Nel nome del popolo italiano che lei tanto ama, caro ministro Salvini, e con cui è tanto in sintonia, nel nome delle istituzioni repubblicane che è chiamato a rappresentare, raccolga l’invito. Si rechi in Parlamento: è un gesto di cui ha bisogno la nostra malconcia democrazia, un gesto che può giovare alla salute delle istituzioni, alla qualità della lotta democratica e del governo di cui Lei è parte importante, al suo partito e al suo futuro di leader politico. Onorevole Salvini, faccia il suo dovere istituzionale: stupisca tutti, faccia la sua parte per la democrazia.

One Reply to “Russiagate e accountability democratica. Perché il ministro Salvini deve riferire in Parlamento”

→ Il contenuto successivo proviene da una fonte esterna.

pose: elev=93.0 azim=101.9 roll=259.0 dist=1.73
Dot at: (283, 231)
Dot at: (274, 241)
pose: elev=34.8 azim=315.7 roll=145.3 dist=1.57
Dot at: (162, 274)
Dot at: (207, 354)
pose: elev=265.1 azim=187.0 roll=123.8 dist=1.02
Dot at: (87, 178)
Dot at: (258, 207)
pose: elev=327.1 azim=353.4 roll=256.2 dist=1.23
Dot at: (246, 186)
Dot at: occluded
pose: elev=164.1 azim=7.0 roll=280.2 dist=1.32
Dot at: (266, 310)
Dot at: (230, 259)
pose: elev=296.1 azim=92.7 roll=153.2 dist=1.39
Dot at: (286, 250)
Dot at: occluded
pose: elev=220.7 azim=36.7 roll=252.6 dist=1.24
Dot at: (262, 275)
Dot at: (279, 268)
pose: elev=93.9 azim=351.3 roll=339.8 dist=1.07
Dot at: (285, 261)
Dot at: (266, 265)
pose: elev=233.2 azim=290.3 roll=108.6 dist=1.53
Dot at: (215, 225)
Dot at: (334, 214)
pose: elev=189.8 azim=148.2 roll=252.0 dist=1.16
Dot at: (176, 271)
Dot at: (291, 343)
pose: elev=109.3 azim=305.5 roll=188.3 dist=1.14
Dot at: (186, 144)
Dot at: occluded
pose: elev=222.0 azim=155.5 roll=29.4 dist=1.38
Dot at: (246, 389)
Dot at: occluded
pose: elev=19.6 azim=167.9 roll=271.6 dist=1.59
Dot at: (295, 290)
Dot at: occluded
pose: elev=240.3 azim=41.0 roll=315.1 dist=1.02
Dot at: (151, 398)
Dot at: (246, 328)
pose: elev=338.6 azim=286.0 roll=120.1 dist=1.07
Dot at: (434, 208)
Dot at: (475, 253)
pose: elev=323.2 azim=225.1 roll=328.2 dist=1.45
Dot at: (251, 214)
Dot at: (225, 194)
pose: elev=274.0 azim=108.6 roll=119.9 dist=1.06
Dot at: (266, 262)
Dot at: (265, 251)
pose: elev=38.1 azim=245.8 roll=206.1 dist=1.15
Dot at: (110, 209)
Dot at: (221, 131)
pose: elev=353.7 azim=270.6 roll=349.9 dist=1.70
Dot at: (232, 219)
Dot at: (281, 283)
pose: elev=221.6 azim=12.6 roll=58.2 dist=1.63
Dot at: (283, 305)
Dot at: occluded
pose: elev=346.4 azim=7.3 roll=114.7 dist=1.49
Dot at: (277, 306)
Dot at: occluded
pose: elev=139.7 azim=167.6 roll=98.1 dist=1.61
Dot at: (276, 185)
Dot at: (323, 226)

  1. Condivido la sostanza di quest’articolo. Mi sembra che la ricerca dei “panni sporchi” degli avversari faccia una parte normale del “gioco democratico”. Si tratta di una tattica che e’ sempre esistito ma forse sta diventando una tattica sempre piu’ usata, e mi viene in mente in proposito il titolo del libro di Bejamin Ginsberg e Martin Shefter, “Politics by Other Means”. Non so se la frequenza di accuse e scandali ecc. puo’ essere un indicatore valido della “salute” di una democrazia o meno…..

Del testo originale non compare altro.